_TASK DESCRIPTION_: For this exercise, copy exactly every line from the one holding "Fourth Journey to 5K Race Day 2026" through the end of the data, both included. Omit pictures.

_PROVIDED RECORDS_:

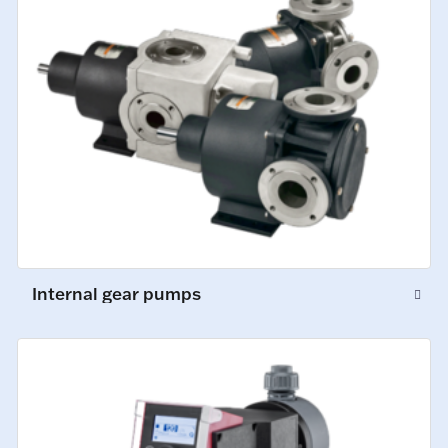
Internal gear pumps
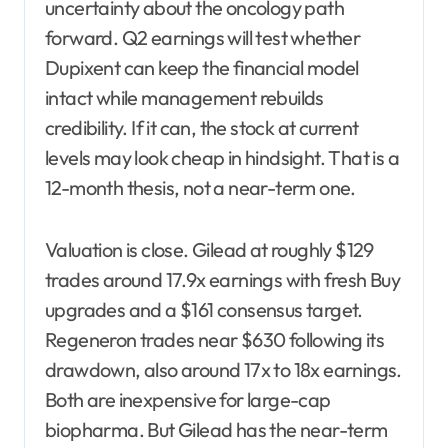
uncertainty about the oncology path
forward. Q2 earnings will test whether
Dupixent can keep the financial model
intact while management rebuilds
credibility. If it can, the stock at current
levels may look cheap in hindsight. That is a
12-month thesis, not a near-term one.
Valuation is close. Gilead at roughly $129
trades around 17.9x earnings with fresh Buy
upgrades and a $161 consensus target.
Regeneron trades near $630 following its
drawdown, also around 17x to 18x earnings.
Both are inexpensive for large-cap
biopharma. But Gilead has the near-term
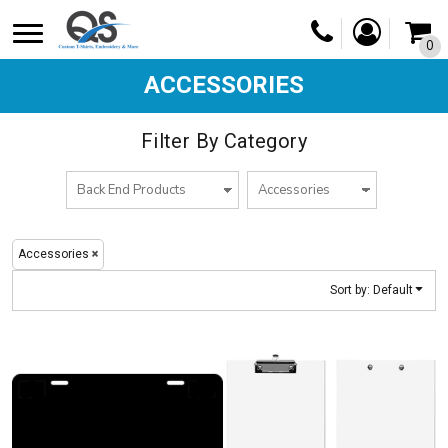
Default
0
Price: Lowest First
Price: Highest First
ACCESSORIES
Date Added
Filter By Category
Accessories
Sort by: Default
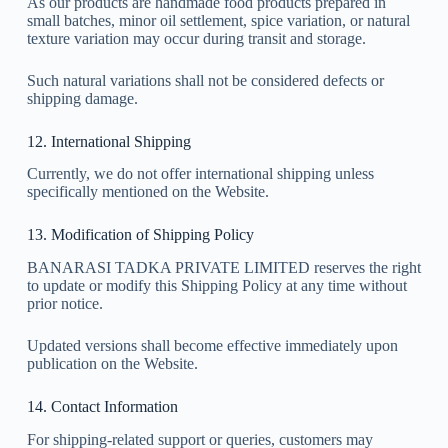
As our products are handmade food products prepared in
small batches, minor oil settlement, spice variation, or natural
texture variation may occur during transit and storage.
Such natural variations shall not be considered defects or
shipping damage.
12. International Shipping
Currently, we do not offer international shipping unless
specifically mentioned on the Website.
13. Modification of Shipping Policy
BANARASI TADKA PRIVATE LIMITED reserves the right
to update or modify this Shipping Policy at any time without
prior notice.
Updated versions shall become effective immediately upon
publication on the Website.
14. Contact Information
For shipping-related support or queries, customers may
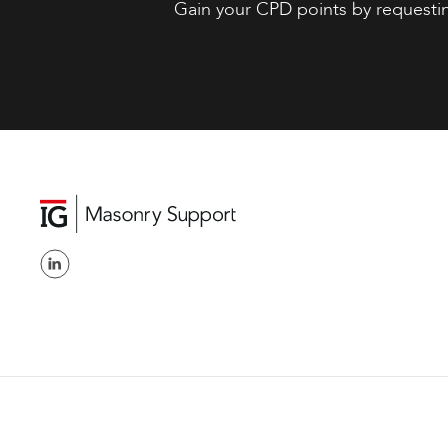
Gain your CPD points by requesti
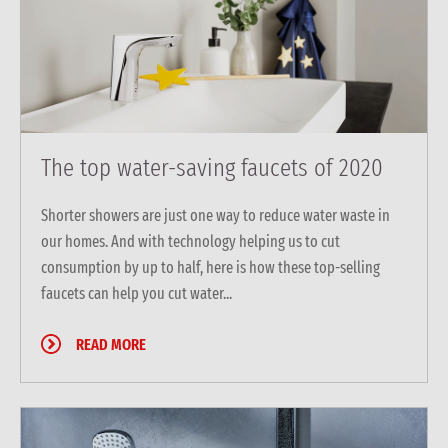
The top water-saving faucets of 2020
Shorter showers are just one way to reduce water waste in
our homes. And with technology helping us to cut
consumption by up to half, here is how these top-selling
faucets can help you cut water...
READ MORE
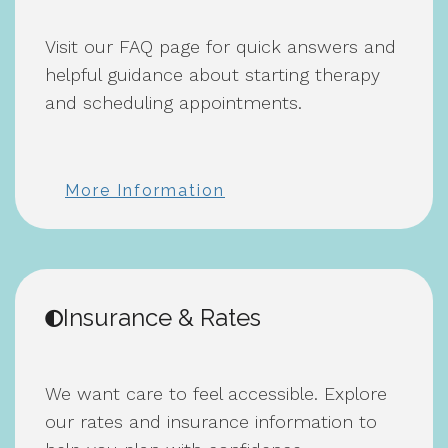
Visit our FAQ page for quick answers and
helpful guidance about starting therapy
and scheduling appointments.
More Information
Insurance & Rates
We want care to feel accessible. Explore
our rates and insurance information to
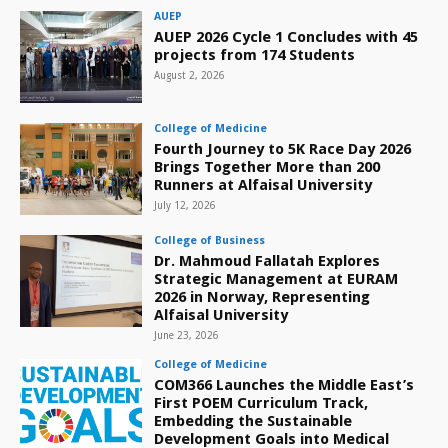
AUEP
AUEP 2026 Cycle 1 Concludes with 45
projects from 174 Students
August 2, 2026
College of Medicine
Fourth Journey to 5K Race Day 2026
Brings Together More than 200
Runners at Alfaisal University
July 12, 2026
College of Business
Dr. Mahmoud Fallatah Explores
Strategic Management at EURAM
2026 in Norway, Representing
Alfaisal University
June 23, 2026
College of Medicine
COM366 Launches the Middle East’s
First POEM Curriculum Track,
Embedding the Sustainable
Development Goals into Medical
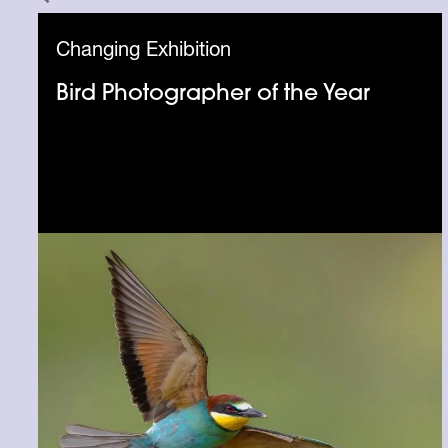
Changing Exhibition
Bird Photographer of the Year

_TASK OUTPUT_:
Fourth Journey to 5K Race Day 2026
Brings Together More than 200
Runners at Alfaisal University
July 12, 2026
College of Business
Dr. Mahmoud Fallatah Explores
Strategic Management at EURAM
2026 in Norway, Representing
Alfaisal University
June 23, 2026
College of Medicine
COM366 Launches the Middle East’s
First POEM Curriculum Track,
Embedding the Sustainable
Development Goals into Medical
Changing Exhibition
Bird Photographer of the Year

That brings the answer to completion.